Your goal
Copy every line of the following data that includes the string "await".

Dataset entries
________________________

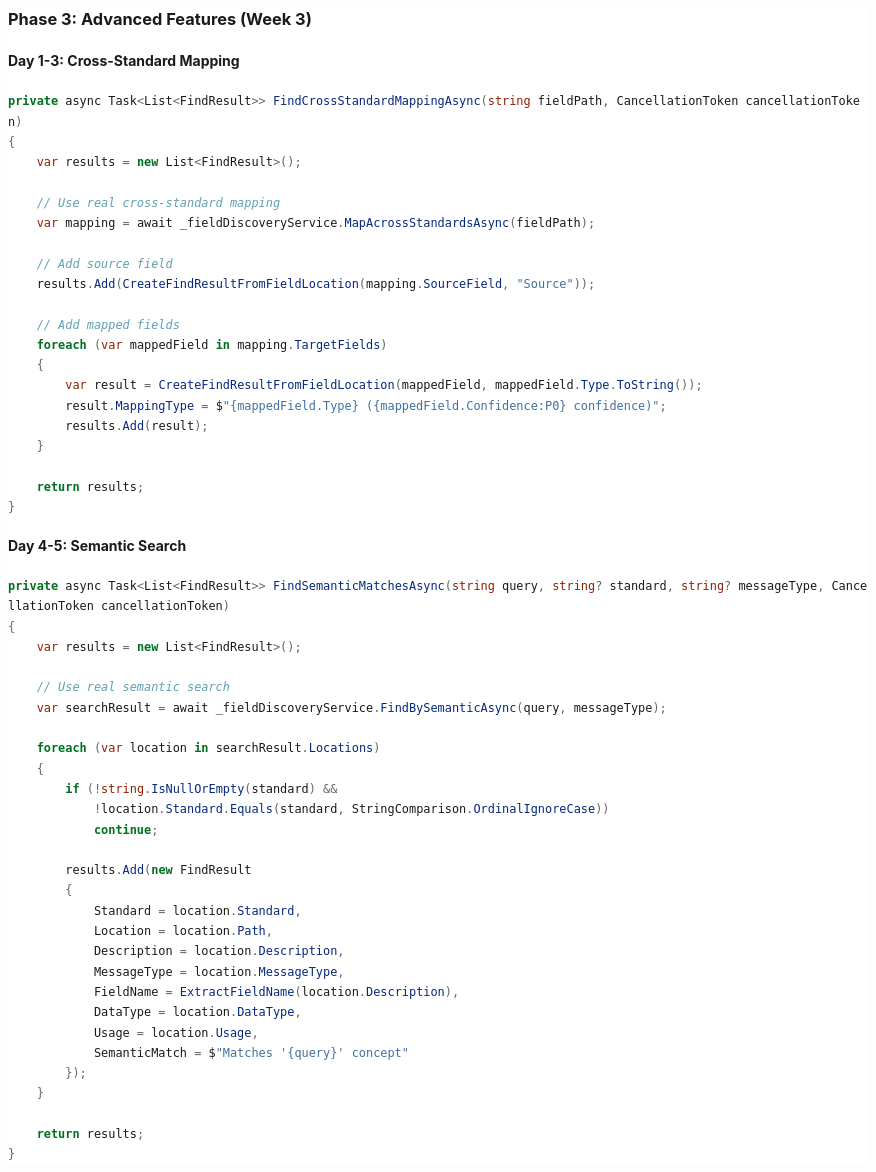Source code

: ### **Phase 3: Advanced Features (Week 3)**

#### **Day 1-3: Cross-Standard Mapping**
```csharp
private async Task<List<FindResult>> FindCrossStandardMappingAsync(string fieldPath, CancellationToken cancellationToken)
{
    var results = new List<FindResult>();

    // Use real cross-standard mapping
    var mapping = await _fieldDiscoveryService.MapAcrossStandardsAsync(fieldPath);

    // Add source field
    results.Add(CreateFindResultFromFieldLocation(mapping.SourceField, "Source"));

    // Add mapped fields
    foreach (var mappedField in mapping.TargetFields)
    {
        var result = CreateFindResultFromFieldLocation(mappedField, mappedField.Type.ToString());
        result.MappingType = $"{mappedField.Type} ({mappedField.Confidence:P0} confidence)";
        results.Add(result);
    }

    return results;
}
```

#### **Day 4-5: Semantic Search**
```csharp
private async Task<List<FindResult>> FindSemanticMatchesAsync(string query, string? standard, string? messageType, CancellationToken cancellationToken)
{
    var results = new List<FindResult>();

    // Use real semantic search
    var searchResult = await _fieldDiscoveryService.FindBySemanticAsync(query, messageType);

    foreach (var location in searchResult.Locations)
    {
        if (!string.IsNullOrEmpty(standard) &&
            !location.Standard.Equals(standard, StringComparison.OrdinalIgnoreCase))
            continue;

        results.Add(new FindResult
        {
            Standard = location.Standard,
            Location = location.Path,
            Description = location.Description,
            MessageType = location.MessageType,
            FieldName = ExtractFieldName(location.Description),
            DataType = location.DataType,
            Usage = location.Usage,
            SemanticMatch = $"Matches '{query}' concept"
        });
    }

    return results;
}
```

________________________

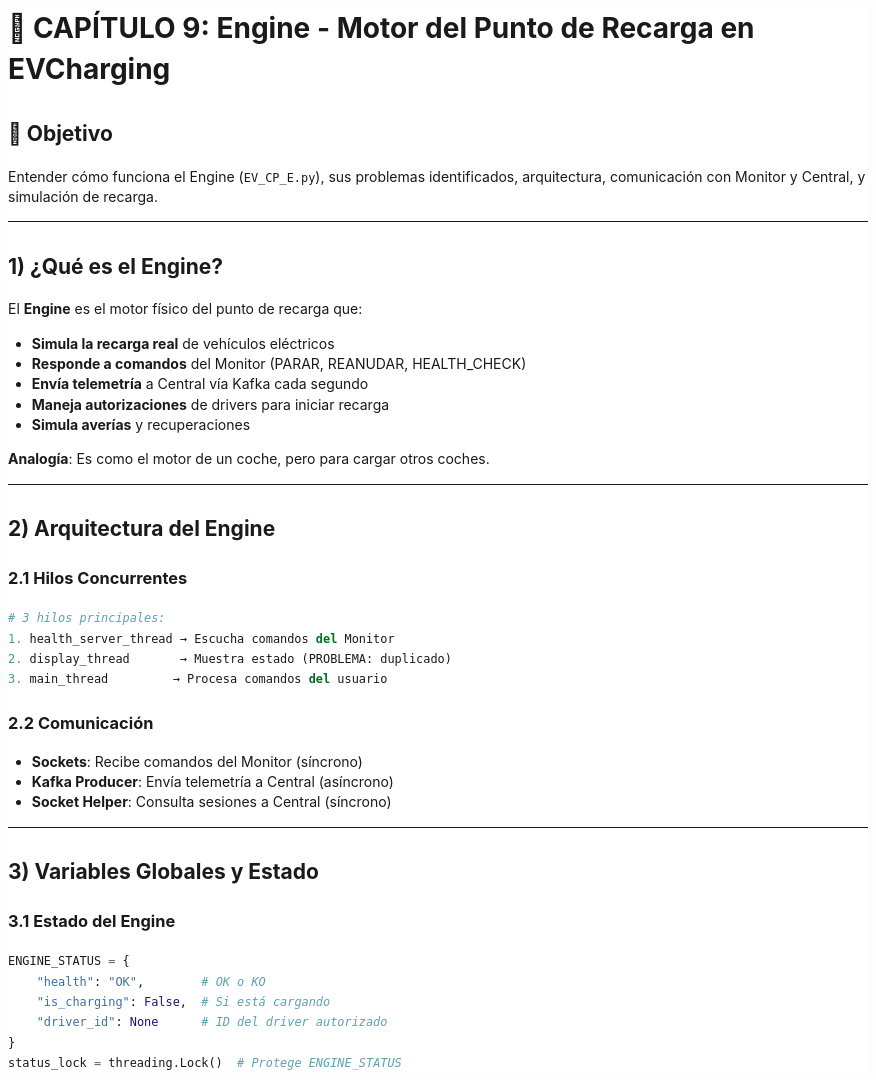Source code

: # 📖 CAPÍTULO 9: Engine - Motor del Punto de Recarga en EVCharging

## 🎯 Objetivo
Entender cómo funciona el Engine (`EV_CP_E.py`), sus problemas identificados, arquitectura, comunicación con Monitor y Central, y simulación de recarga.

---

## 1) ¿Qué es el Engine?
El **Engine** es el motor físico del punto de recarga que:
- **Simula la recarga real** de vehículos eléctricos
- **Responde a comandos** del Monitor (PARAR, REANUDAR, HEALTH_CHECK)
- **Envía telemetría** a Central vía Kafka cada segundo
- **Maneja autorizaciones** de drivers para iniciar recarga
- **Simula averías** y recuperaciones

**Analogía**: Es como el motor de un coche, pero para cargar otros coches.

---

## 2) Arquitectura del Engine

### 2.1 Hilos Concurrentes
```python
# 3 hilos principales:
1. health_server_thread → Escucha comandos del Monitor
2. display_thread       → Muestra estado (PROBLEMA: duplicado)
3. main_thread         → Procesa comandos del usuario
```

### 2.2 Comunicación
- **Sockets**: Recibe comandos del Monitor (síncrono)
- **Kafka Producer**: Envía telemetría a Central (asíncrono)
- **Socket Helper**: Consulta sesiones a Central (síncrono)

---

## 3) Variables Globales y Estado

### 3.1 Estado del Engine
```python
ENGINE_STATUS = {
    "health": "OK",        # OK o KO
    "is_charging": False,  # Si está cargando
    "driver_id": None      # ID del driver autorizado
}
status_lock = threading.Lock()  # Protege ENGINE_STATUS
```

________________________

Reply to the exercise
    var mapping = await _fieldDiscoveryService.MapAcrossStandardsAsync(fieldPath);
    var searchResult = await _fieldDiscoveryService.FindBySemanticAsync(query, messageType);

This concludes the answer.